--- start of MATERIAL SUPPLIED ---

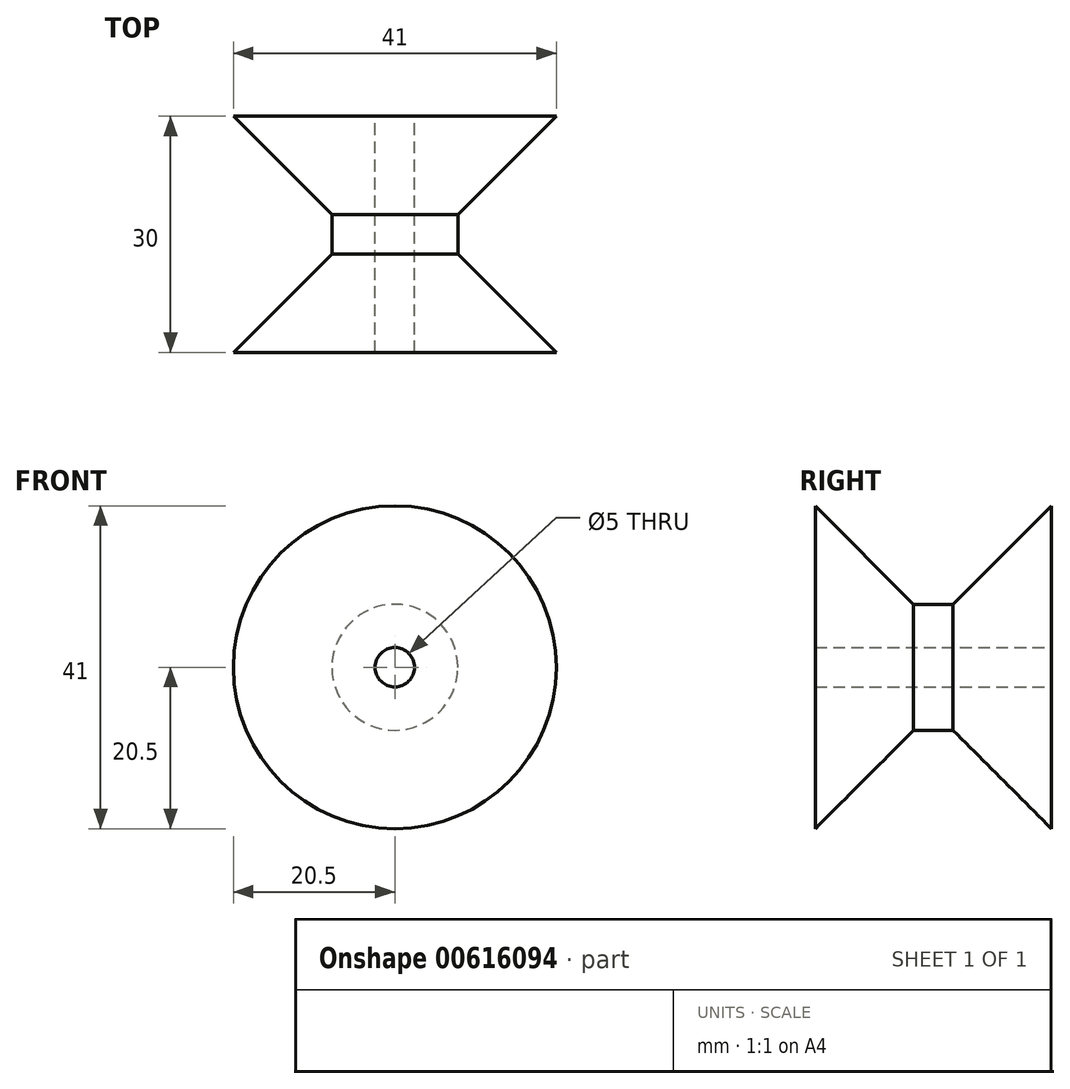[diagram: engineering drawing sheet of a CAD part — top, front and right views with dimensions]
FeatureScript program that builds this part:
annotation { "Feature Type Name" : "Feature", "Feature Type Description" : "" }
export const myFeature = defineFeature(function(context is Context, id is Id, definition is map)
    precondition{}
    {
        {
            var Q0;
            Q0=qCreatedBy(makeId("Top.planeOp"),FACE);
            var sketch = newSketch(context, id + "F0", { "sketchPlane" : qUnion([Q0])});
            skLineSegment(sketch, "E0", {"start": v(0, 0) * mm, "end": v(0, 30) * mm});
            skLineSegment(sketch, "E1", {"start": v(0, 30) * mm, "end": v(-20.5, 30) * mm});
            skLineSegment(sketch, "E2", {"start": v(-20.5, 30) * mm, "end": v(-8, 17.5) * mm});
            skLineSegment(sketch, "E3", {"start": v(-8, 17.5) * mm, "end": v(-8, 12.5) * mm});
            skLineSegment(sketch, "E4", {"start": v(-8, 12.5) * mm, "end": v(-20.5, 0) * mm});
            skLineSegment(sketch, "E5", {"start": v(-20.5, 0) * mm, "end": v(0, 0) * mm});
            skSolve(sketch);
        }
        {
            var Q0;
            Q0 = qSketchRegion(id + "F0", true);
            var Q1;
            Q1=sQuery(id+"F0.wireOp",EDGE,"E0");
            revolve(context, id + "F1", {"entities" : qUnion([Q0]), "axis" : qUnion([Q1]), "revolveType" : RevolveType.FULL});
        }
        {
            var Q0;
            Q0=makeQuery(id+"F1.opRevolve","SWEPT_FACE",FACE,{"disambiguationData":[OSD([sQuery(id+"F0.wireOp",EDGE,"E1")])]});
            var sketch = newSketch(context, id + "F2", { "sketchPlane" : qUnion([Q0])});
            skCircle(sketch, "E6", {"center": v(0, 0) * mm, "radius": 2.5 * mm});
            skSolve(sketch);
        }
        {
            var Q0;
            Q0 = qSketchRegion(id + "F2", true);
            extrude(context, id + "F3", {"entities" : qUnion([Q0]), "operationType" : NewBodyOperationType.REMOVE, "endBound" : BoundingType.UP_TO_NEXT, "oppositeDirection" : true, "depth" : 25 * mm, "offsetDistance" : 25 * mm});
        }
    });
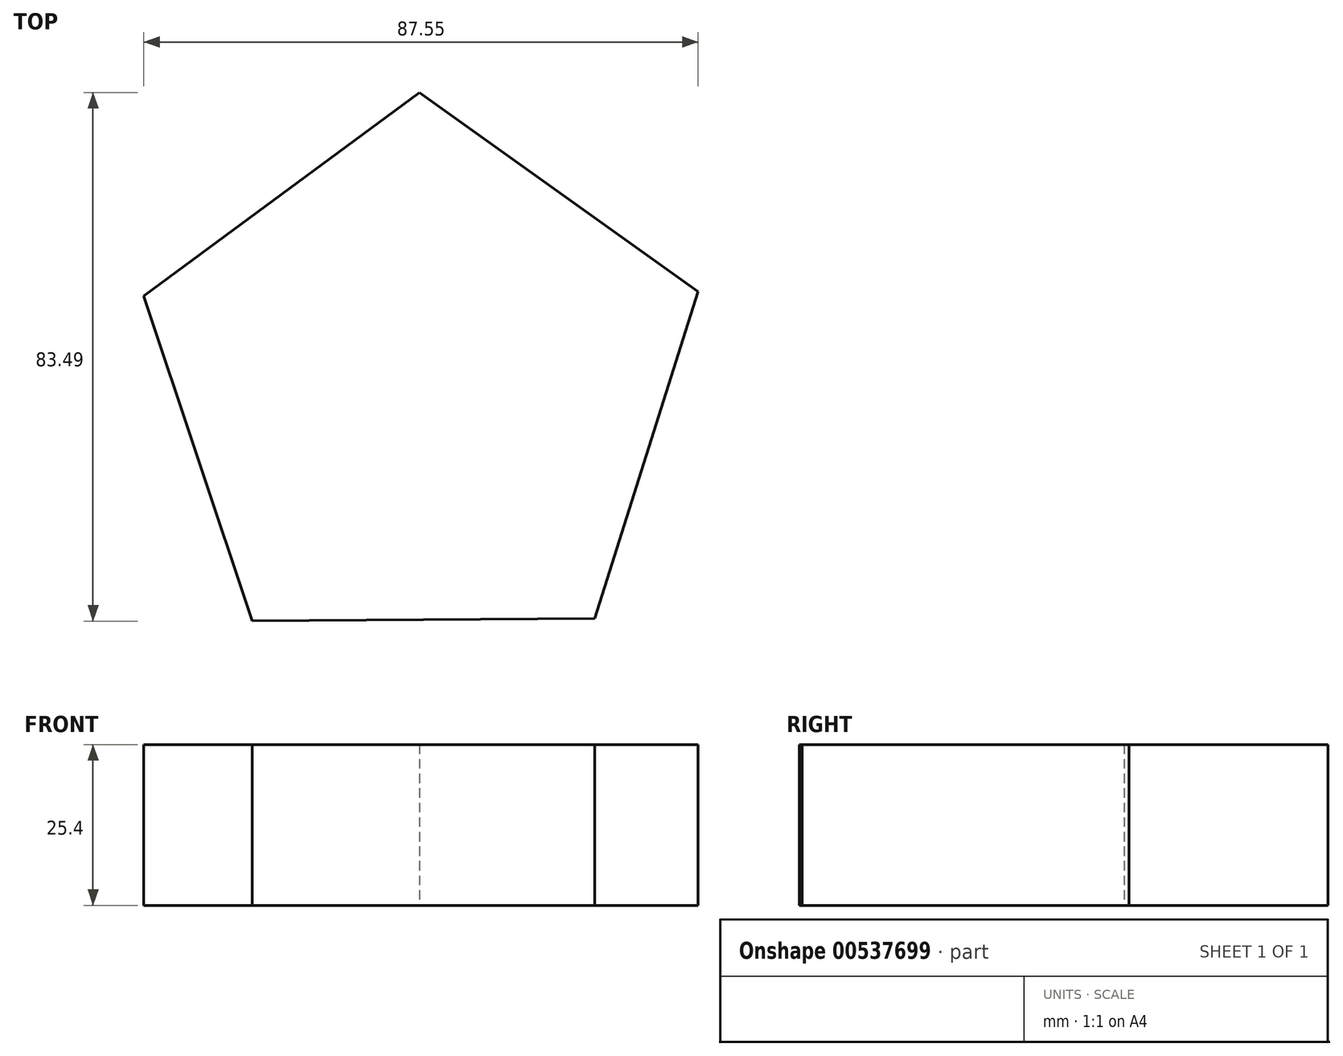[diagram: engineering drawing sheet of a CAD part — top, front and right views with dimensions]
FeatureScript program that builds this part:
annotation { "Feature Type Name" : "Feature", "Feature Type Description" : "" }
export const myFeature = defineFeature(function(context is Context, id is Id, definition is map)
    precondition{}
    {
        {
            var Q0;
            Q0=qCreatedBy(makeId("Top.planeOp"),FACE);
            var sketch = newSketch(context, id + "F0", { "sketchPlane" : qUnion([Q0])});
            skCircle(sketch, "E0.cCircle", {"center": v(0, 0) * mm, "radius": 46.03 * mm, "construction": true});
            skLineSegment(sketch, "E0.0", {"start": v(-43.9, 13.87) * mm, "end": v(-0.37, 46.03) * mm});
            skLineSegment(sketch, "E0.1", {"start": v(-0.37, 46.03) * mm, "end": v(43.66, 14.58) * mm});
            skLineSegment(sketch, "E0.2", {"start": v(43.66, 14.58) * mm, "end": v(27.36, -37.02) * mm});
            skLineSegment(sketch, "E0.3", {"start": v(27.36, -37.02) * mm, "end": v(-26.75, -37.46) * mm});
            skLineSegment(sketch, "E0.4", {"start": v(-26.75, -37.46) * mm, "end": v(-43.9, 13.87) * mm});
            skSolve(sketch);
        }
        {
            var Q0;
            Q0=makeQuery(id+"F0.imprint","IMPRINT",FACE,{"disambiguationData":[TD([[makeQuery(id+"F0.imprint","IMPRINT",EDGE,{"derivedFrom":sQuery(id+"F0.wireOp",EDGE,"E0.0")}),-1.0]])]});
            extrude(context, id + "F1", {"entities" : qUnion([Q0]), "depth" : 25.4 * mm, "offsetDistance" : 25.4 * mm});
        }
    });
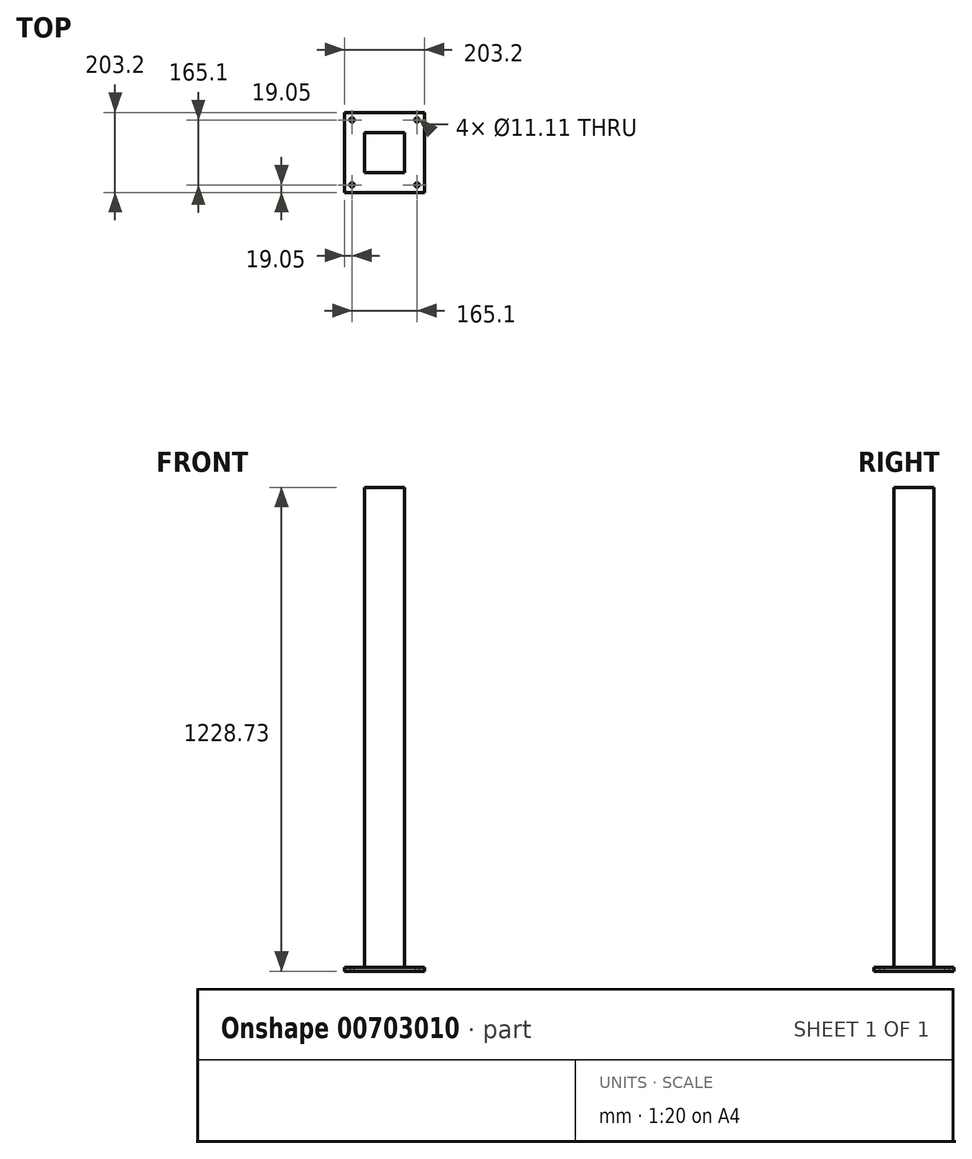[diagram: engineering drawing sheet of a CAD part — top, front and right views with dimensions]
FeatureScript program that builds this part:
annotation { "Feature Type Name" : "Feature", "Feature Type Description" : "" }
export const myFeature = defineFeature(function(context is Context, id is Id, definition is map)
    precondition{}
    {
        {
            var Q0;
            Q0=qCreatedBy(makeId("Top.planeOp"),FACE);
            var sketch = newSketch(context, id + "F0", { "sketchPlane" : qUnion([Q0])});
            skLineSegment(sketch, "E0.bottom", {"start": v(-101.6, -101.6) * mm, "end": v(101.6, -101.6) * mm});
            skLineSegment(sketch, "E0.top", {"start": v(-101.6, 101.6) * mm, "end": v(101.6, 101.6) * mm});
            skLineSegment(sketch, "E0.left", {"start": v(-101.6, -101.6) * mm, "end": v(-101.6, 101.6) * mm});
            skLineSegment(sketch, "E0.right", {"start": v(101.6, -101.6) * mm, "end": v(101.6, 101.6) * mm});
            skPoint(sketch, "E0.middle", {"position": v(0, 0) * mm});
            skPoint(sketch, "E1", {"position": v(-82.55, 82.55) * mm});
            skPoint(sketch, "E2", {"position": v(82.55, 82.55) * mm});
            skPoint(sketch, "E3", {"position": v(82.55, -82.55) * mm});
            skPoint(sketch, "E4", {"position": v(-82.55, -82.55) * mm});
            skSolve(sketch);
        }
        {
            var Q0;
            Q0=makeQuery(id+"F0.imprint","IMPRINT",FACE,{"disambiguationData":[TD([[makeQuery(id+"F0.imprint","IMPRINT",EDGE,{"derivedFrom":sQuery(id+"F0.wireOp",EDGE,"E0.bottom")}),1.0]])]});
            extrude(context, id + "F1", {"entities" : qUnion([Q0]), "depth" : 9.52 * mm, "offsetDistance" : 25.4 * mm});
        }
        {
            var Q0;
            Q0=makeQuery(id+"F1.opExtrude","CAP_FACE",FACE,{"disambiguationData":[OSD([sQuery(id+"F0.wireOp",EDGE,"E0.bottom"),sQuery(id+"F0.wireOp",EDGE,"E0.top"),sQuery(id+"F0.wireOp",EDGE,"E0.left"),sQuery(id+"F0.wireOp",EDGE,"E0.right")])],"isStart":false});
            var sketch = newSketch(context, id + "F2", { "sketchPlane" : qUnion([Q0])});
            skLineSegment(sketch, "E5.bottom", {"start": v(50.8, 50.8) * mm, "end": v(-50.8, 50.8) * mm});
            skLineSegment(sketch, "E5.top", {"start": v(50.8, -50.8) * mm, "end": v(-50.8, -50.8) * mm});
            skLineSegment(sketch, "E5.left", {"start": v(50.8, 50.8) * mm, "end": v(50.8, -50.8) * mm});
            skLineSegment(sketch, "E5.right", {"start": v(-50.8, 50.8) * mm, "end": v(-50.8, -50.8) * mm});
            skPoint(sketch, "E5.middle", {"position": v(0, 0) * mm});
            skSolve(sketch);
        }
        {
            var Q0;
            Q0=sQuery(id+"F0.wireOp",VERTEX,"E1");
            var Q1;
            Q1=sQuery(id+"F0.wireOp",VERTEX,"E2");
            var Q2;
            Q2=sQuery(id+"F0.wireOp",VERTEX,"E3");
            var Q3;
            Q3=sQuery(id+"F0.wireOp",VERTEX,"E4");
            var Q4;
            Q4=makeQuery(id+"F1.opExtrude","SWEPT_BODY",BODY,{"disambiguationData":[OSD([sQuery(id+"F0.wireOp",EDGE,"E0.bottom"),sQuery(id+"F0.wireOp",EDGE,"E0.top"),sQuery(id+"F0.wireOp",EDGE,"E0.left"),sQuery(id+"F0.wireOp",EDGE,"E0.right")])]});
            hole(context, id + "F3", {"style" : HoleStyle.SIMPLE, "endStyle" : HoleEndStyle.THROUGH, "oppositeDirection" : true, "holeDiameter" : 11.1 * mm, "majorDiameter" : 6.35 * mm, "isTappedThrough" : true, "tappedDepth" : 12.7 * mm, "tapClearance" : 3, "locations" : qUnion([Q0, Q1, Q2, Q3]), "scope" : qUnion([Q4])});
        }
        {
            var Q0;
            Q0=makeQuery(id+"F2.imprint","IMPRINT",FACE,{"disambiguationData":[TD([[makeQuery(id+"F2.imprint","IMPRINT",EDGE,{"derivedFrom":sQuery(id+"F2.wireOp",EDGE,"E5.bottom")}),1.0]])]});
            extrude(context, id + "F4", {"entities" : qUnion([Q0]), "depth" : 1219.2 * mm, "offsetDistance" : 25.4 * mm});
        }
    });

--- end of MATERIAL SUPPLIED ---

Count the lines of the rows above that contain the string "VERTEX", and reply with the number alone.

■ **TASK ANSWER**
4